#### Task prompt:
Verbatim copy without pictures. Please print every entry as it stands.

(Landmark coordinate records)
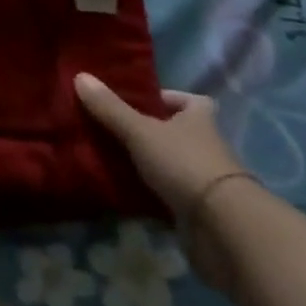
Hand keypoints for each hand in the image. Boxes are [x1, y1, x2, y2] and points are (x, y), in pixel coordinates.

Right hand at [75, 73, 251, 288]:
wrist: (225, 230)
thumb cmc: (185, 165)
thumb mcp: (139, 131)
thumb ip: (110, 108)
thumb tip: (80, 75)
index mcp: (200, 121)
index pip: (192, 102)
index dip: (168, 98)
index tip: (139, 100)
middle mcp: (206, 148)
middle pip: (177, 133)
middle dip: (148, 131)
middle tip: (110, 127)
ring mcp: (204, 181)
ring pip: (170, 164)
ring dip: (146, 163)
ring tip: (107, 156)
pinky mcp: (198, 211)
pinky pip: (167, 195)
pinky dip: (148, 194)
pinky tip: (120, 189)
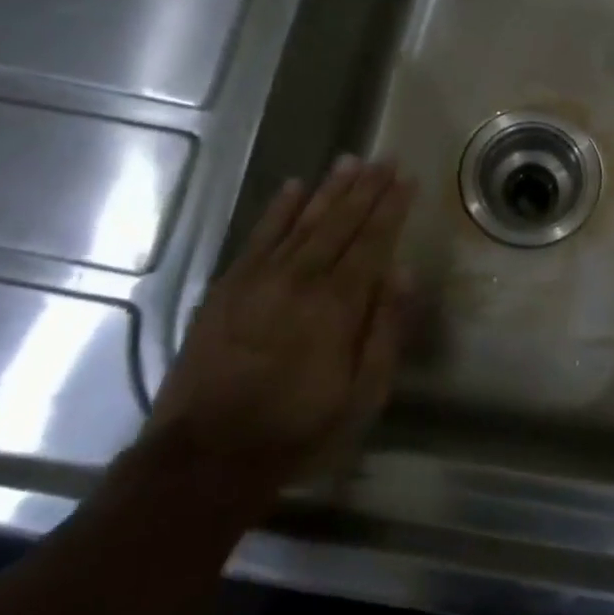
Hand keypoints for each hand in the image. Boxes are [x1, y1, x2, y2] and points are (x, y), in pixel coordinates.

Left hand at [144, 158, 415, 505]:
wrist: (205, 457)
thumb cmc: (298, 431)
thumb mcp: (362, 395)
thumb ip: (385, 330)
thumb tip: (402, 272)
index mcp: (338, 304)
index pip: (373, 241)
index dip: (392, 207)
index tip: (408, 178)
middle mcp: (301, 279)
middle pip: (340, 221)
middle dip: (367, 187)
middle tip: (386, 157)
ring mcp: (260, 279)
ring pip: (303, 220)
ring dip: (330, 188)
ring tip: (351, 160)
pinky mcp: (228, 287)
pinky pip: (259, 236)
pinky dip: (278, 209)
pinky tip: (294, 186)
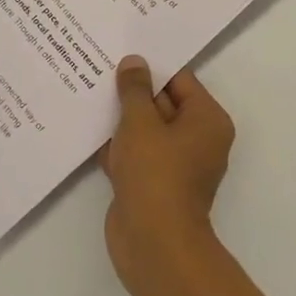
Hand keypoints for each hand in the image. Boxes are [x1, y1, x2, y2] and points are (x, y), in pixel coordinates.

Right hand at [100, 57, 234, 289]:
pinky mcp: (153, 183)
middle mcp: (197, 139)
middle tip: (100, 65)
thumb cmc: (155, 173)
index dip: (150, 66)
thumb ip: (134, 89)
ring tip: (89, 90)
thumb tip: (134, 62)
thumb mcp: (140, 122)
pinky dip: (116, 144)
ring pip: (145, 129)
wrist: (153, 244)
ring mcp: (175, 164)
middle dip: (132, 91)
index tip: (122, 51)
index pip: (179, 80)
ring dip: (120, 118)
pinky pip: (135, 153)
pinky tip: (89, 128)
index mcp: (206, 120)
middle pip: (162, 103)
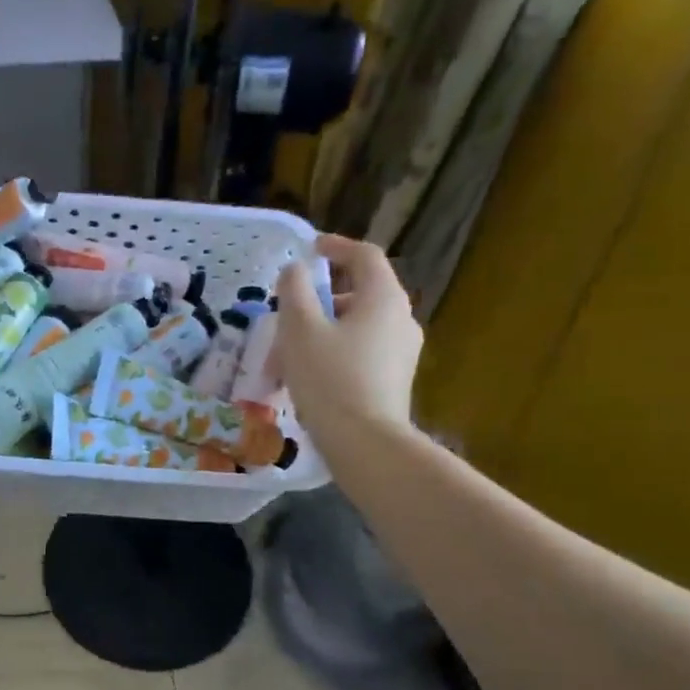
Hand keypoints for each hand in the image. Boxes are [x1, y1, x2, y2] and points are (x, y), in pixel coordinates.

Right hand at [274, 234, 421, 432]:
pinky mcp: (394, 379)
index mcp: (383, 298)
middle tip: (287, 316)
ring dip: (322, 331)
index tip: (310, 250)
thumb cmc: (329, 379)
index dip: (336, 247)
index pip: (364, 256)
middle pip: (359, 294)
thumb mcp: (299, 329)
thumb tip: (296, 271)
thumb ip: (294, 291)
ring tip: (288, 356)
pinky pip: (361, 352)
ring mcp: (402, 351)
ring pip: (357, 327)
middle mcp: (401, 318)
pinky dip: (334, 353)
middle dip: (319, 300)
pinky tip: (307, 379)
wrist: (365, 443)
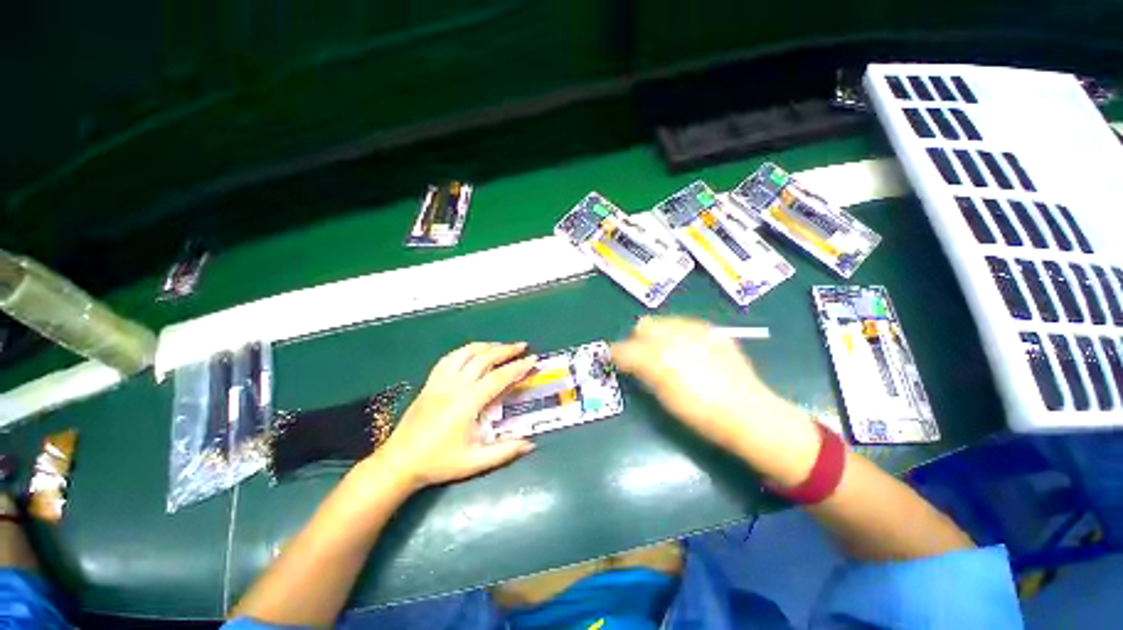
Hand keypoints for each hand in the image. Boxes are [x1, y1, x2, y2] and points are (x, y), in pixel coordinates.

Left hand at [374, 342, 537, 491]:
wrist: (399, 462)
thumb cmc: (438, 462)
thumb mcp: (475, 462)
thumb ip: (505, 452)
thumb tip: (531, 444)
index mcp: (467, 404)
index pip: (497, 378)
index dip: (517, 367)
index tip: (533, 360)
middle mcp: (454, 387)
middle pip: (483, 359)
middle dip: (505, 350)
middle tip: (522, 346)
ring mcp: (440, 382)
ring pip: (465, 353)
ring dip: (486, 346)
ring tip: (502, 345)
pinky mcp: (430, 382)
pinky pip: (449, 358)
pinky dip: (465, 350)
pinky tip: (474, 351)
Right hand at [611, 317, 816, 479]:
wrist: (748, 413)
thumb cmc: (700, 414)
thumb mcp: (663, 397)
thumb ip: (641, 372)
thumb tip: (626, 360)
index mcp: (659, 358)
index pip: (625, 348)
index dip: (617, 354)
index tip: (617, 361)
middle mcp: (675, 337)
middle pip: (644, 326)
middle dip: (638, 339)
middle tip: (643, 357)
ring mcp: (697, 331)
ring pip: (664, 322)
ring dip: (658, 335)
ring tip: (667, 354)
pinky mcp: (713, 331)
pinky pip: (685, 325)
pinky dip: (679, 334)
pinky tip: (689, 351)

#### Response area:
Hand keypoints for each hand in the image. Boxes are [x1, y1, x2, y2] and points are (x, y), in pixel coordinates.

Right hand at [75, 73, 251, 288]:
wrist: (225, 230)
thumb cmc: (185, 165)
thumb mcp: (139, 131)
thumb ip: (110, 108)
thumb tip: (80, 75)
index mcp: (200, 121)
index pip: (192, 102)
index dip: (168, 98)
index tip: (139, 100)
middle mcp: (206, 148)
middle pip: (177, 133)
middle dip: (148, 131)
middle tip: (110, 127)
ring mcp: (204, 181)
ring pip: (170, 164)
ring dip: (146, 163)
ring tip: (107, 156)
pinky mcp: (198, 211)
pinky pip: (167, 195)
pinky dip: (148, 194)
pinky tip: (120, 189)
Hand keypoints for each hand in the image. Boxes are [x1, y1, x2, y2] and points are (x, y), in pixel coordinates.

Left hand at [144, 158, 415, 505]:
wrist: (205, 457)
thumb cmc: (298, 431)
thumb mcp: (362, 395)
thumb ip: (385, 330)
thumb tip: (402, 272)
index mcp: (338, 304)
index pip: (373, 241)
index dip: (392, 207)
index tip: (408, 178)
middle mcp: (301, 279)
middle pip: (340, 221)
middle dip: (367, 187)
middle tip: (386, 157)
ring mcp: (260, 279)
ring pip: (303, 220)
ring dip: (330, 188)
ring tip: (351, 160)
pinky mcp: (228, 287)
pinky pip: (259, 236)
pinky dip: (278, 209)
pinky tip: (294, 186)
Hand keypoints for each hand in the image. Boxes are [x1, y1, x2, y2] and points are (x, y), in pixel coordinates.

Right hand at [100, 57, 234, 289]:
pinky mcp: (153, 183)
middle mcp: (197, 139)
middle tip: (100, 65)
thumb cmc: (155, 173)
index dip: (150, 66)
thumb ip: (134, 89)
ring tip: (89, 90)
thumb tip: (134, 62)
thumb mcp: (140, 122)
pinky dip: (116, 144)
ring pip: (145, 129)
wrist: (153, 244)
ring mcp: (175, 164)
middle dip: (132, 91)
index tip: (122, 51)
index pip: (179, 80)
ring dip: (120, 118)
pinky pip: (135, 153)
pinky tip: (89, 128)
index mcp: (206, 120)
middle pip: (162, 103)
Hand keypoints for each hand in the image. Boxes are [x1, y1, x2, y2] and points are (x, y), in pixel coordinates.

Right hand at [274, 234, 421, 432]:
pinky mcp: (394, 379)
index mcp: (383, 298)
middle tip: (287, 316)
ring dip: (322, 331)
index tip: (310, 250)
thumb cmc: (329, 379)
index dip: (336, 247)
index pip: (364, 256)
middle pip: (359, 294)
thumb mcp: (299, 329)
thumb tip: (296, 271)
thumb ip: (294, 291)
ring tip: (288, 356)
pinky pip: (361, 352)
ring mcp: (402, 351)
ring pip: (357, 327)
middle mcp: (401, 318)
pinky dip: (334, 353)
middle dip: (319, 300)
pinky tip: (307, 379)
wrist: (365, 443)
Hand keypoints for each hand in the image. Boxes are [x1, y1, x2, y2] and points are (x, y), in pixel coordinates.

Left hand at [374, 342, 537, 491]:
wrist: (399, 462)
thumb cmc: (438, 462)
thumb mcp: (475, 462)
thumb ip: (505, 452)
thumb tip: (531, 444)
index mcp: (467, 404)
index pip: (497, 378)
index dip: (517, 367)
index tip: (533, 360)
middle mcp: (454, 387)
middle pip: (483, 359)
middle dip: (505, 350)
middle tip: (522, 346)
ring mcp: (440, 382)
ring pip: (465, 353)
ring dip: (486, 346)
ring tip: (502, 345)
pinky mcp: (430, 382)
pinky pip: (449, 358)
pinky dip: (465, 350)
pinky tip: (474, 351)
Right hand at [611, 317, 816, 479]:
wrist: (748, 413)
thumb cmc: (700, 414)
thumb mcp: (663, 397)
thumb ip: (641, 372)
thumb tip: (626, 360)
index mcp: (659, 358)
index pip: (625, 348)
index dip: (617, 354)
index tip: (617, 361)
middle mcp: (675, 337)
middle pip: (644, 326)
middle dip: (638, 339)
middle tip: (643, 357)
ring mcp: (697, 331)
ring pip: (664, 322)
ring dip: (658, 335)
ring tip: (667, 354)
pinky mcp: (713, 331)
pinky pip: (685, 325)
pinky dip: (679, 334)
pinky tip: (689, 351)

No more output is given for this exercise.